Reynold Levy completed his tenure as Lincoln Center president and was succeeded by the veteran Broadway producer Jed Bernstein. Levy’s tell-all book, They Told Me Not To Take That Job, criticized heads of several Lincoln Center organizations.

$100 million may cover about 20 percent of the complete renovation of Lincoln Center’s newly renamed David Geffen (formerly Avery Fisher) Hall. Its name was changed to reflect that sum’s donor. (Fisher’s heirs were compensated for their cooperation.)

Sanford I. Weill retired from the chairmanship of Carnegie Hall and was briefly succeeded by fellow billionaire Ronald O. Perelman, who quit after accusing the Hall’s respected executive and artistic director Clive Gillinson of improprieties. The board supported Gillinson, and a member of the board told the Times that Perelman “likely would not have had the support to be re-elected chairman...if he had run again.”

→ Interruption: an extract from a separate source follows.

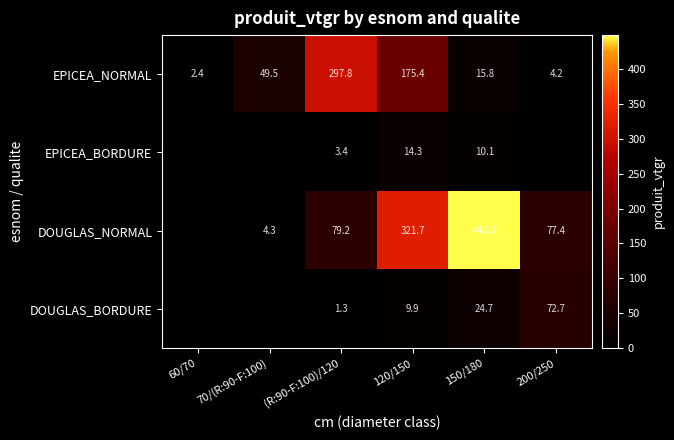

What is the minimum value for EPICEA_NORMAL?

2.4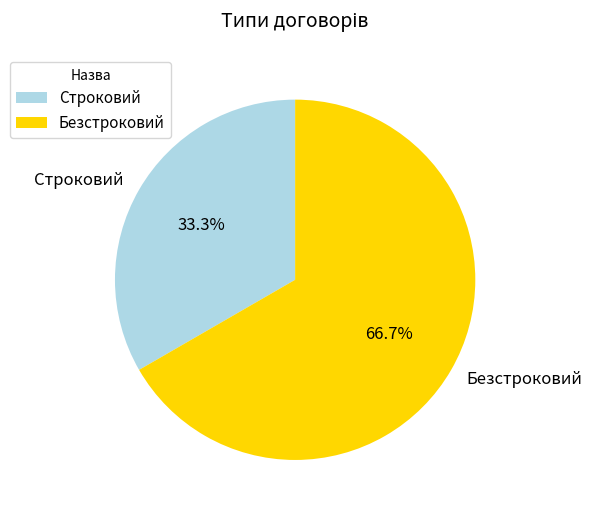

Between Строковий and Безстроковий, which is larger?

Безстроковий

Under its new president, Katy Clark, Brooklyn Academy of Music plans to raise a $25 million building to link its three spaces: the original theater, the Harvey Theater, and the Fisher Theater. The linking structure will be called BAM Strong, for the Strong siblings who provided key support.

The annual “Make Music New York” festival commissioned the moderately successful “Concerto for Buildings”: Whoever showed up was invited to sing and play in the cacophony.

PRIZES

Julia Wolfe won the Pulitzer Prize for the coal-themed oratorio, Anthracite Fields. The Grawemeyer went to Wolfgang Rihm for IN-SCHRIFT 2, scored for lower instruments, and the William Schuman award to John Luther Adams, whose ship has come in. Philip Glass, whose autobiography was well reviewed, received the Glenn Gould Award, and Seiji Ozawa, 80, was selected for a Kennedy Center Award. 

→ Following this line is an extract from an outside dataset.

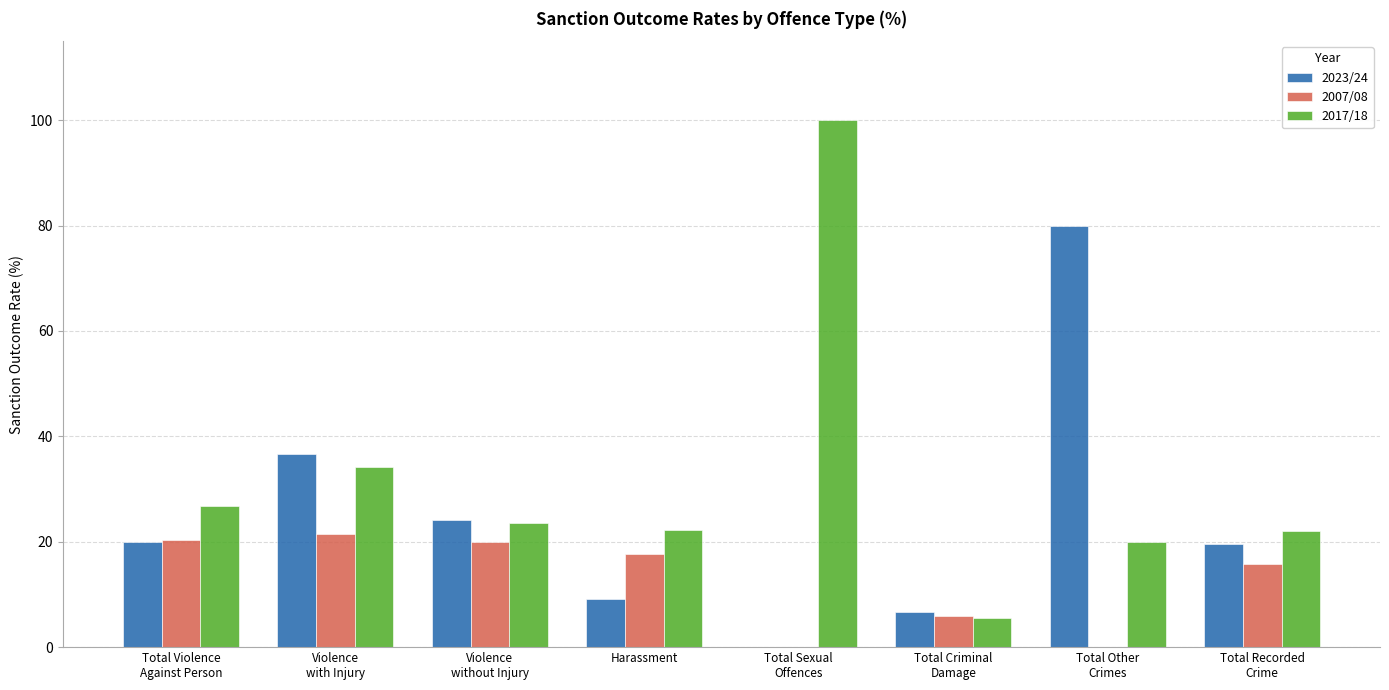

What are all the series names shown in the legend?

2023/24, 2007/08, 2017/18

The Tchaikovsky competition was won by pianist Dmitry Masleev, who played it safe. The Richard Tucker award went to mezzo-soprano Jamie Barton (who replaced Elina Garanca in Anna Bolena at the Met), and the Beverly Sills to baritone Quinn Kelsey. Operalia was a tie between Romanian tenor Ioan Hotea and Norwegian soprano Lise Davidsen.

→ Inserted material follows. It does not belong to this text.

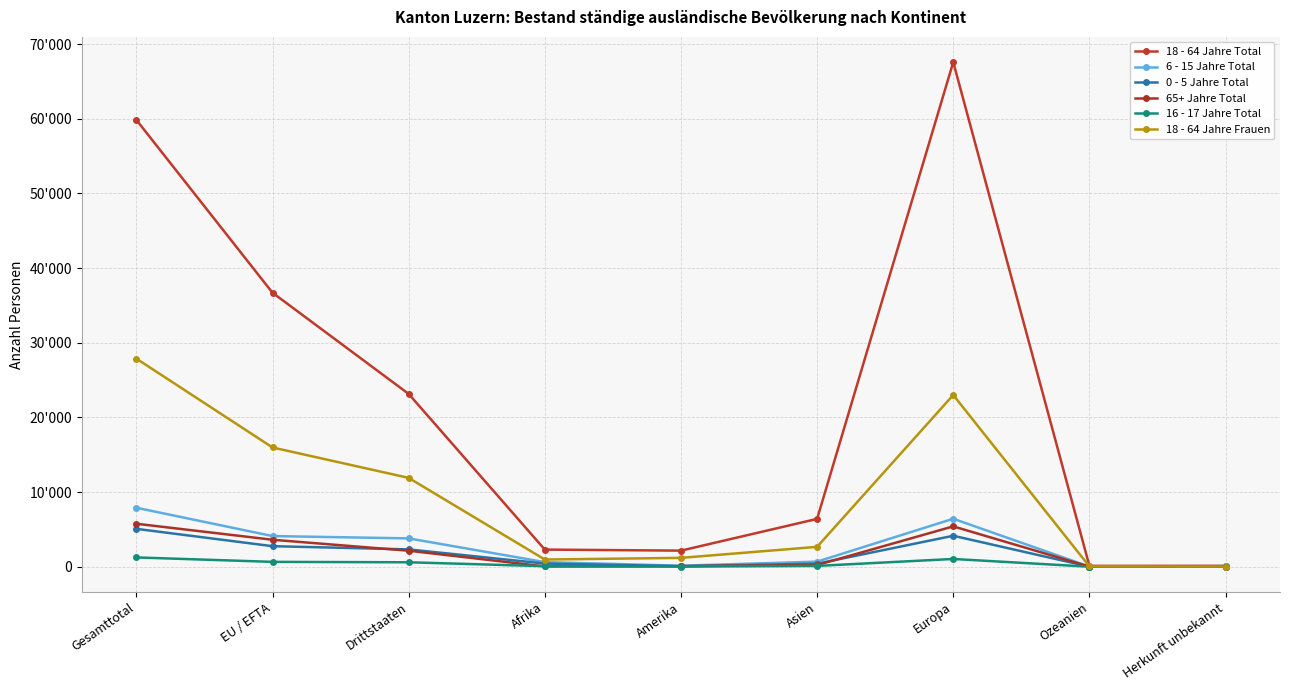

True or false: 6 - 15 Jahre Total and 18 - 64 Jahre Total intersect in this chart.

False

Kevin Ahfat won the first Seattle Symphony Piano Competition, which recognizes pianists who embrace contemporary music and creative programming. •

OBITUARIES

In 2015 and late 2014, the music world recorded the loss of composers Gunther Schuller (who received a posthumous MacDowell award), Ezra Laderman, Stephen Paulus, William Thomas McKinley, Marvin David Levy; conductors George Cleve, Jerzy Semkow, Ward Swingle, David Willcocks; sopranos Magda Olivero, Janis Martin; mezzo-sopranos Irene Dalis, Elena Obraztsova; tenor Jon Vickers; pianists Claude Frank, Aldo Ciccolini, Jose Feghali; cellist Laszlo Varga; trumpeter Rolf Smedvig; harpsichordist Rafael Puyana; organist John Scott; percussionist Everett (“Vic”) Firth; harpmaker Victor Salvi; diction coach Nico Castel; stage designer Günther Schneider-Siemssen; impresario Tibor Rudas; manager Ronald Wilford; Vera Stern, arts administrator; Henry Segerstrom, lead donor of the Segerstrom Center for the Arts; critics Andrew Porter and Robert Commanday; radio host Margaret Juntwait. 

Leslie Kandell has contributed to MusicalAmerica.com, the New York Times, Los Angeles Times, American Record Guide, Berkshire Eagle, and other publications.